E assim, Elvira Vigna inicia o que é para ser, possivelmente, um prólogo de seu Coisas que os homens não entendem. Confesso que eu guardava uma ânsia pela leitura deste livro. Também um pouco de receio. Quando ouvi ano passado alguém dizer ser a Elvira a “maior romancista viva do Brasil”, fiquei a pensar o que se espera de alguém que é categorizado como “grande” e “romancista” na mesma frase. Há sempre esta questão brasileira de estarmos a criar mitos o tempo todo, figuras messiânicas que nos redimam de nossa síndrome de vira-latas, como diria Nelson Rodrigues. E eu, antes da leitura, estava ali, meio d’um pé atrás, e o outro também.

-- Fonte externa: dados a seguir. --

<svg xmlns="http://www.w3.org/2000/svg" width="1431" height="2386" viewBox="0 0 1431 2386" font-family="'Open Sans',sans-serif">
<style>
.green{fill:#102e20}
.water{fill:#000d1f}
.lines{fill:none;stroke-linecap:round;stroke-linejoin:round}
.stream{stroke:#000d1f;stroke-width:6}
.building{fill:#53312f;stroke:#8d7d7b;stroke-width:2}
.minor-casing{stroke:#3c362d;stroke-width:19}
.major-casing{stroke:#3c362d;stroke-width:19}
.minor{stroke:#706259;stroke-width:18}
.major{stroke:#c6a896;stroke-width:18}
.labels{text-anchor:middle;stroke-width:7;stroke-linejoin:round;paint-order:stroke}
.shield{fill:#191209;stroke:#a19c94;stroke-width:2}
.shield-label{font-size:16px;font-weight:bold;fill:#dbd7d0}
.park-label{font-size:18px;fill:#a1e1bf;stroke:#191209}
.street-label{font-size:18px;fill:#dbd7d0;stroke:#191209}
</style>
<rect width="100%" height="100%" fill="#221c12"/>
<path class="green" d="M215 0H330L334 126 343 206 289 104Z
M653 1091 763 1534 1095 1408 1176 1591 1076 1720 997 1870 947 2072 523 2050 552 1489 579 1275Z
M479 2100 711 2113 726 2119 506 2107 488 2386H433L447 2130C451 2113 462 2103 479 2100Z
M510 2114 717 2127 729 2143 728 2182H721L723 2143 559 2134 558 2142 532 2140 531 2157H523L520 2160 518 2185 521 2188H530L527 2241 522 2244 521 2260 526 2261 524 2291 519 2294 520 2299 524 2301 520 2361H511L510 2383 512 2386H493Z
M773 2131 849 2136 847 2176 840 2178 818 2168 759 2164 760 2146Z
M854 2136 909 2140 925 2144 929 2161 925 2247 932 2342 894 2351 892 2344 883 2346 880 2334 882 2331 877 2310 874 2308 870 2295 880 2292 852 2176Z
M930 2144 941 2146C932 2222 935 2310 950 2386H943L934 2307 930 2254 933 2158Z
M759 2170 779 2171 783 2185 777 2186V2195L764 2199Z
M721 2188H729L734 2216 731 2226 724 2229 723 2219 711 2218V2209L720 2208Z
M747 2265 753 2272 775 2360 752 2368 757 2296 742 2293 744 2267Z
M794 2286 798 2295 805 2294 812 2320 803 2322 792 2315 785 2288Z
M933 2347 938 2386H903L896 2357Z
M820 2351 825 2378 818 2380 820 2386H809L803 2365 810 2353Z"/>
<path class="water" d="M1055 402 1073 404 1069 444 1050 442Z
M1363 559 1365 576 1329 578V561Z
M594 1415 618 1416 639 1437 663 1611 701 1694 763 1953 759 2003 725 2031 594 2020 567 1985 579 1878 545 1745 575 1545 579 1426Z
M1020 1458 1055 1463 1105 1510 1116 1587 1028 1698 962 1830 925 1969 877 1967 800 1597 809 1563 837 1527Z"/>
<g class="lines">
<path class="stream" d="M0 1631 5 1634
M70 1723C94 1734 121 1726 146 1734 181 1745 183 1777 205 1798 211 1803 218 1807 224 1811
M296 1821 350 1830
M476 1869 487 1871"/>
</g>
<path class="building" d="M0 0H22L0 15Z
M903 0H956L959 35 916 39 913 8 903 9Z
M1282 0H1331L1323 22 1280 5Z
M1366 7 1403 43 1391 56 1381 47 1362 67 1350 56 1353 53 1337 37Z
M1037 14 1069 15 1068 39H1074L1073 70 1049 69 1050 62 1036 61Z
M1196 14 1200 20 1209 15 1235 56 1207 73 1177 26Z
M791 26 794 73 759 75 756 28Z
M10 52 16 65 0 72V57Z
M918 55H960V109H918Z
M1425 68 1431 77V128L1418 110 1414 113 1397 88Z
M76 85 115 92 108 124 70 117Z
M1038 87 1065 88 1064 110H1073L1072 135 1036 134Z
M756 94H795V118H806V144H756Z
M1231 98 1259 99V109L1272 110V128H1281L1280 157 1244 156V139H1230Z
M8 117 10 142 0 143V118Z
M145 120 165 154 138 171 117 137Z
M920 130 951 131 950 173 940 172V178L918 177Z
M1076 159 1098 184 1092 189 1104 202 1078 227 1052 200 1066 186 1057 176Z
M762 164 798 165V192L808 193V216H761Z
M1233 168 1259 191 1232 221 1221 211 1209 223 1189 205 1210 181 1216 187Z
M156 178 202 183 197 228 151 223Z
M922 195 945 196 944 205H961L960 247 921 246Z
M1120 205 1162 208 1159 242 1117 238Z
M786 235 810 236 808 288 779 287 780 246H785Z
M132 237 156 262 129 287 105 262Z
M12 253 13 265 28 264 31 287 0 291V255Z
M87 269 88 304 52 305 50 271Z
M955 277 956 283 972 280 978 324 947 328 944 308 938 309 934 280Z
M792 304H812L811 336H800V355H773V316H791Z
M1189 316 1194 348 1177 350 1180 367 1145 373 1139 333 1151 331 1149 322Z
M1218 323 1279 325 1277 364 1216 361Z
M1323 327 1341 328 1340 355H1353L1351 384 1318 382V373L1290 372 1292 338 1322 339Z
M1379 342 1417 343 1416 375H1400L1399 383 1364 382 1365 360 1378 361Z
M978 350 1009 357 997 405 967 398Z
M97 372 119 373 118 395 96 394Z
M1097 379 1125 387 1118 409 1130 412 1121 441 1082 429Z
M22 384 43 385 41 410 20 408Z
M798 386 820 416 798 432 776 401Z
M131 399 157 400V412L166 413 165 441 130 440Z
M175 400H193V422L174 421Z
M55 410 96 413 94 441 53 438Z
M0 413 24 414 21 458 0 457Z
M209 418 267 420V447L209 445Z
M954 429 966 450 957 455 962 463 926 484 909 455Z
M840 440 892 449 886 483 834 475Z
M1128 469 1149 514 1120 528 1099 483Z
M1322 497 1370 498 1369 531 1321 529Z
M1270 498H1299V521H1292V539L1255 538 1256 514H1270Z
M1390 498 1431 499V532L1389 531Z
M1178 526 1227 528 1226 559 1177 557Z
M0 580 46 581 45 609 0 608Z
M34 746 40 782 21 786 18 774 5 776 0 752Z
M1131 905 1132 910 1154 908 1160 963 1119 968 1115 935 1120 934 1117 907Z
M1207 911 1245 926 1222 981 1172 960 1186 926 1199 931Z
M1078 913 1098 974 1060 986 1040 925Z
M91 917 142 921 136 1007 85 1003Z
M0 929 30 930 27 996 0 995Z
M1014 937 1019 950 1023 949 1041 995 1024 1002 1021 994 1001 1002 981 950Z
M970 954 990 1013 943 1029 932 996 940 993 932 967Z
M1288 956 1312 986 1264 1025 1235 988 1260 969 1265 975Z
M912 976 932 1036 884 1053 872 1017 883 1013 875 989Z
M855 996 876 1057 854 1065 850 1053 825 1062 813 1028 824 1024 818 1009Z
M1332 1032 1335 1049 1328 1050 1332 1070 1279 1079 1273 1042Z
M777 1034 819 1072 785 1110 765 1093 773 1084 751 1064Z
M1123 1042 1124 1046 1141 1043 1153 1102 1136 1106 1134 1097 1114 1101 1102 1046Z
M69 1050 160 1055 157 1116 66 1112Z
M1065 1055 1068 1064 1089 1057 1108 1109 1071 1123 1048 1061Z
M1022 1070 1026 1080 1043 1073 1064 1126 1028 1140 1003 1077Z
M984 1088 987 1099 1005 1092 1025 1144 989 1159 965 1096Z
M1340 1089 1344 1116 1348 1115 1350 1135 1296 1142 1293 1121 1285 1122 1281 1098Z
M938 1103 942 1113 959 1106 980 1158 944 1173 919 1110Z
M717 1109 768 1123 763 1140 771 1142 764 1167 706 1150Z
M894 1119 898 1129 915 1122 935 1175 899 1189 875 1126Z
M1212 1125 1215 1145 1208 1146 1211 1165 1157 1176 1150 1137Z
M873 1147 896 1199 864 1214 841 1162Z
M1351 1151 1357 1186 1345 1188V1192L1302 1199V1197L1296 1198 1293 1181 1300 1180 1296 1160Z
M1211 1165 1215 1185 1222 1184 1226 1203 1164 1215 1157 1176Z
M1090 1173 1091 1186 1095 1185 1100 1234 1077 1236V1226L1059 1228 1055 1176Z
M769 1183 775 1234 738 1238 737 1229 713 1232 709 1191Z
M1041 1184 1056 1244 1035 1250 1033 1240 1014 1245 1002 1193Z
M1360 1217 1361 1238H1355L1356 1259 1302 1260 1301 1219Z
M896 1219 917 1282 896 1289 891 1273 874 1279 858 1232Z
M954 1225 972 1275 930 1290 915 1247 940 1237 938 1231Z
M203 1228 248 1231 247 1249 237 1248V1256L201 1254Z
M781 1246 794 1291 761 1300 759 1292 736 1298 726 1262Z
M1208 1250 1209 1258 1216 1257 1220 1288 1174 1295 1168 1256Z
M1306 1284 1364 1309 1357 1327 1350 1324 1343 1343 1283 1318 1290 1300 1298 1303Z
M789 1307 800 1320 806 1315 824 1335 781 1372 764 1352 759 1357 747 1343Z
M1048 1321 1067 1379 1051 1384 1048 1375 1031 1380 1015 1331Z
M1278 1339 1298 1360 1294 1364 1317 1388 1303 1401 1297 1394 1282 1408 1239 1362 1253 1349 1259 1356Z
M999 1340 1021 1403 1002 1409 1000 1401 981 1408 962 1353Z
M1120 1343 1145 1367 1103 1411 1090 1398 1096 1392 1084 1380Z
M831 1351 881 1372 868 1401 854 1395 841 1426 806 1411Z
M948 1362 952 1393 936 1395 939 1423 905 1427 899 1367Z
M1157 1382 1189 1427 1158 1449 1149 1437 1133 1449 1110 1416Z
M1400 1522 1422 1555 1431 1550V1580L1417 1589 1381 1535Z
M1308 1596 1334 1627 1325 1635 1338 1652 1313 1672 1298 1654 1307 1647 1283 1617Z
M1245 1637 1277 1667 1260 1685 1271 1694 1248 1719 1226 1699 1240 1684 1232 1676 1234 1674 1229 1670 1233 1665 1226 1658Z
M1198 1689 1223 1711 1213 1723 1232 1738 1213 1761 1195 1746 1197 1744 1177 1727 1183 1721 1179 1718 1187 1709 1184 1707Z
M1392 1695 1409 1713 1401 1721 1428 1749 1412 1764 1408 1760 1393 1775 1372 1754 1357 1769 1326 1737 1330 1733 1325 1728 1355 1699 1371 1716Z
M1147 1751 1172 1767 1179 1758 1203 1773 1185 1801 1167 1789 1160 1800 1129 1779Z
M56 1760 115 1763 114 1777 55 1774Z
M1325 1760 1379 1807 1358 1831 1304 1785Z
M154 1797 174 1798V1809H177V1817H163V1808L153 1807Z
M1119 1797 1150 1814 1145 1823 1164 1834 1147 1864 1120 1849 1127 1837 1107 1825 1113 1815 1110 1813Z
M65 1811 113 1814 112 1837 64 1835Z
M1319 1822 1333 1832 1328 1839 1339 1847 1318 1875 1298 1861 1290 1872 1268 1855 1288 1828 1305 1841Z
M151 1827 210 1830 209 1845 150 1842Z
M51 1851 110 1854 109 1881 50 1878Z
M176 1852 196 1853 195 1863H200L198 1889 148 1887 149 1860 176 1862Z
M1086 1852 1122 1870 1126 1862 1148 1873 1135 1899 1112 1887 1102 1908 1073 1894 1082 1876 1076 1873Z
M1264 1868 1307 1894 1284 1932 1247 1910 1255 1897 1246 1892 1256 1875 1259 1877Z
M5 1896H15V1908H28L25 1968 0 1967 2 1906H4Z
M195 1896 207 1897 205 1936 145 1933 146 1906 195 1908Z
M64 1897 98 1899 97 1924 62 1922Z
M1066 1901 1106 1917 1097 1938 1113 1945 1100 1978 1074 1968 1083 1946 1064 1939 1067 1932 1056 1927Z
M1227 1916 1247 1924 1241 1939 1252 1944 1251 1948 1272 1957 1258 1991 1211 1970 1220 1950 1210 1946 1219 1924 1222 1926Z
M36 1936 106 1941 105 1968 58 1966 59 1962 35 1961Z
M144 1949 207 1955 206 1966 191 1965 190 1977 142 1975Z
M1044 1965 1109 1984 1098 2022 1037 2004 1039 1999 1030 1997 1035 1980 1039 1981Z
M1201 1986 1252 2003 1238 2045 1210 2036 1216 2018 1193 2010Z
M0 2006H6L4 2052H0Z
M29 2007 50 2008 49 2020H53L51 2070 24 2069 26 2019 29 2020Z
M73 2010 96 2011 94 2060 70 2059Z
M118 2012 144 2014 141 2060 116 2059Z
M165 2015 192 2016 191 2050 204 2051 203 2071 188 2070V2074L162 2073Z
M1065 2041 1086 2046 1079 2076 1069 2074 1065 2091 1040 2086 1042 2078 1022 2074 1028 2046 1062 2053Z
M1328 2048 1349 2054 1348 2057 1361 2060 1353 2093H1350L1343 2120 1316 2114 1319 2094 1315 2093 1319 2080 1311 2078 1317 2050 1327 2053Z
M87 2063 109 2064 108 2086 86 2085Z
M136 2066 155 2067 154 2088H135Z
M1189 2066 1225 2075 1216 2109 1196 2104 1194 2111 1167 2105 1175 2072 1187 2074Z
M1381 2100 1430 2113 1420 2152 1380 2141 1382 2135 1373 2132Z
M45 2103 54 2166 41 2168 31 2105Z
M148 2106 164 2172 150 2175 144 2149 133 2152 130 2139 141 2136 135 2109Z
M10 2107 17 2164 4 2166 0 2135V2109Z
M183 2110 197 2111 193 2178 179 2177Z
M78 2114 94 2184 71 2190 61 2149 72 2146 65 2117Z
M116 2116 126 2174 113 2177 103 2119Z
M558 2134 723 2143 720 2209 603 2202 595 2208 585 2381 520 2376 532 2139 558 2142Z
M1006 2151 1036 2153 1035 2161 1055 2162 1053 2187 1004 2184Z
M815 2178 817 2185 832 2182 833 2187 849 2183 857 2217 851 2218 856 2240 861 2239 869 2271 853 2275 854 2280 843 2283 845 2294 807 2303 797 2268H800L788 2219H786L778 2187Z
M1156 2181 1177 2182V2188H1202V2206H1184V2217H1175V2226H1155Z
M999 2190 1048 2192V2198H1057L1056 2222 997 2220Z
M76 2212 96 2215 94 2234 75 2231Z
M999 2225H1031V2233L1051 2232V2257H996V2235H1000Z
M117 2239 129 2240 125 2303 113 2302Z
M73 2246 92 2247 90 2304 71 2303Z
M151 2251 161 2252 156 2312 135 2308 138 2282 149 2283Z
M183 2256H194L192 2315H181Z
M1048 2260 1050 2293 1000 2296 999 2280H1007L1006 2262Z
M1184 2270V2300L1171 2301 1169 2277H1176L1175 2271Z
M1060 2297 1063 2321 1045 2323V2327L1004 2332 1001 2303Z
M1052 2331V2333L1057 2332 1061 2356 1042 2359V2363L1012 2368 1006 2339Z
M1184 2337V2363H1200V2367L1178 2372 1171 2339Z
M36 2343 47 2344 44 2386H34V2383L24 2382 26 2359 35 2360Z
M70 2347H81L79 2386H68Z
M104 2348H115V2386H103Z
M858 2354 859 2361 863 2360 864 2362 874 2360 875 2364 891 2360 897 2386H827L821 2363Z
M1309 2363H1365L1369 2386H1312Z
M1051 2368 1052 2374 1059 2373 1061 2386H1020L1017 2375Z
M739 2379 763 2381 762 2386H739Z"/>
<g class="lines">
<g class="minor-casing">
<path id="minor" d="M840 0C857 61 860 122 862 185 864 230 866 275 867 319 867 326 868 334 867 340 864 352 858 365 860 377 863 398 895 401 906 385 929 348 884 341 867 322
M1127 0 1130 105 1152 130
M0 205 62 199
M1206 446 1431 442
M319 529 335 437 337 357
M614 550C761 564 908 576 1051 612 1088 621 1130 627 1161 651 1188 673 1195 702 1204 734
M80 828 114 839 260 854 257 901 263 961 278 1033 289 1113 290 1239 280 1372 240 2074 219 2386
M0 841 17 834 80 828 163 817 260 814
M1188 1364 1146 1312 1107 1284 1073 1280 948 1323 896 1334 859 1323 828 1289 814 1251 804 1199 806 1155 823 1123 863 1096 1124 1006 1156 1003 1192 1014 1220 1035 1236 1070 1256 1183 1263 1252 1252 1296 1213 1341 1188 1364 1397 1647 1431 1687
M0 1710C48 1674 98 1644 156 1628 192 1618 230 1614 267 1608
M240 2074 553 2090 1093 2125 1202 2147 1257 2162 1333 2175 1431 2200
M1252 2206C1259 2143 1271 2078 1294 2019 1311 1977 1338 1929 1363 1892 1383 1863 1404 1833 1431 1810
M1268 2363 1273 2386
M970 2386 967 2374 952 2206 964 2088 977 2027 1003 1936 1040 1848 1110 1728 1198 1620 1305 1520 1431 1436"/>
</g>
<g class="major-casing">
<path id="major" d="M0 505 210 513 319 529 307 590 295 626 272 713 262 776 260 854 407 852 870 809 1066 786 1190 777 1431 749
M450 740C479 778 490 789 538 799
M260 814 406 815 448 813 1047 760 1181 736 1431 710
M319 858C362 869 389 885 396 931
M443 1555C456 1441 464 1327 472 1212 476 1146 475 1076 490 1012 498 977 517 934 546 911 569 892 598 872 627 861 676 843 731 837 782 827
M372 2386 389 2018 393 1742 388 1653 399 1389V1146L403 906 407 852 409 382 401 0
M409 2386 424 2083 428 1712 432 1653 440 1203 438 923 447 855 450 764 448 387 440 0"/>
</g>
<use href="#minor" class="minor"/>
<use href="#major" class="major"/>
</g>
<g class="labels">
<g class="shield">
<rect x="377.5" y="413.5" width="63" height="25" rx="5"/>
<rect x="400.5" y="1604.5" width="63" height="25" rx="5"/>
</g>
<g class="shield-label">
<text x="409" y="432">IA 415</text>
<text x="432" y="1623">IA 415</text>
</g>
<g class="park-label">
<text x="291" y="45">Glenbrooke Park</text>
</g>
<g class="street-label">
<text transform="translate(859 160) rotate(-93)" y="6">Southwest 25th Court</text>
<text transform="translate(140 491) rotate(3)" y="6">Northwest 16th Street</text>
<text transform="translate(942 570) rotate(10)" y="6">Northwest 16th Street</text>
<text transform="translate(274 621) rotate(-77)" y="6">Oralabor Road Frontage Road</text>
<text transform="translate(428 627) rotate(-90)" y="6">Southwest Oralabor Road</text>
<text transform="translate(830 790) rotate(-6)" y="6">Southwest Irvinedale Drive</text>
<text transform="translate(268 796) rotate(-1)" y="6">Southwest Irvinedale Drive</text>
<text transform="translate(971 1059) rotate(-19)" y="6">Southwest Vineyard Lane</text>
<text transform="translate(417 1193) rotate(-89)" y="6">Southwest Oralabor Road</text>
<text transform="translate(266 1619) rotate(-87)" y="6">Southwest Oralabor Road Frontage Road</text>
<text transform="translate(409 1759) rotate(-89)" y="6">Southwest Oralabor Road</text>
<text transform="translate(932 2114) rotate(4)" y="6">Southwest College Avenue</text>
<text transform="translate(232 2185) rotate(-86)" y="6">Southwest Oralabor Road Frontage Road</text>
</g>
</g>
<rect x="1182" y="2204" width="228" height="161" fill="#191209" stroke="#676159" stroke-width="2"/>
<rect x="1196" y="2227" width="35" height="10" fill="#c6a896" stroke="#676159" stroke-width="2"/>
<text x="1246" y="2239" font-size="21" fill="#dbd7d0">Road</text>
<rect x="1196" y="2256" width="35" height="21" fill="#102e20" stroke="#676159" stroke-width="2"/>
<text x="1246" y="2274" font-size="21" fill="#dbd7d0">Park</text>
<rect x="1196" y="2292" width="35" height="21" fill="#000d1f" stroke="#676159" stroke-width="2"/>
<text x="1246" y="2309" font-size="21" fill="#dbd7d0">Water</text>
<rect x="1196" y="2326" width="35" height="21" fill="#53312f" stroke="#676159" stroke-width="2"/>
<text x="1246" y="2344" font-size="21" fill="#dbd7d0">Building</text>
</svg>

“Mas mesmo vindo, voltando, eu, tão eu, me vi tentando escapar, inventar um caminho, uma saída, porque as chegadas me assustam”; e este é um livro sobre chegadas e partidas, ou não exatamente sobre isso, é difícil definir. O fato é que se tem uma narradora, voltando de Nova York para o Brasil, a princípio, para fazer uma foto comemorativa dos quinhentos anos do país para uma revista americana. No entanto, a história não é contada de forma linear, pois a linha temporal é bagunçada propositalmente, o que imerge o leitor numa cartela de fatos que simulam os pensamentos. Claro que isso não é acidental, já que se sente a voz da escritora organizando os fatos, a seu modo. E então esta narradora-personagem hesita em voltar a Santa Tereza, mas os motivos não ficam muito claros no princípio da história, o que funciona como mecanismos de “suspense” no livro. Sabe-se que ela está voltando, que quer evitar um determinado apartamento no S-1, que ali morava o Lia e a Lia, e que alguma tragédia aconteceu; mas fora isso se foge os demais fatos, como uma memória renegada. E assim constrói-se a história.
Algo que me fez refletir ao ler este romance foi em como o humor se comporta dentro dele. Talvez isto esteja ligado ao meu posicionamento sobre o humor na literatura, como um complemento e não como enfoque. Coisas que os homens não entendem me constrangeu a uma postura de lamento, diante do tipo de humor que temos consumido no cotidiano; falta-se determinada elegância humorística que parece sobrar neste livro. Talvez não se dê risadas, mas o tom também não obedece ao humor de deboche, como o de Tchekhóv. Está mais para um gracejar maroto, como no trecho abaixo:
“Quase choram, isto sim que e bonito, e sacodem a cabeça, sem se importar que os outros vejam, homem que é homem chora quando a música é muito bonita e faz lembrar outros tempos mesmo quando não há exatamente outros tempos, são tão jovens”.
Enfim, foi desses livros que te marcam, que acabam por destruir tua concepção de romance, como se a postura fragmentada, iniciada tradicionalmente na literatura brasileira por Machado de Assis, ganhasse um novo fôlego, um novo olhar. Recomendá-lo é pouco, embora eu objete a afirmação prometida no título do livro, dado que se não lhe entendi, pude degustá-lo, além de alimentar meu vício obsceno por textos bem “virgulados”.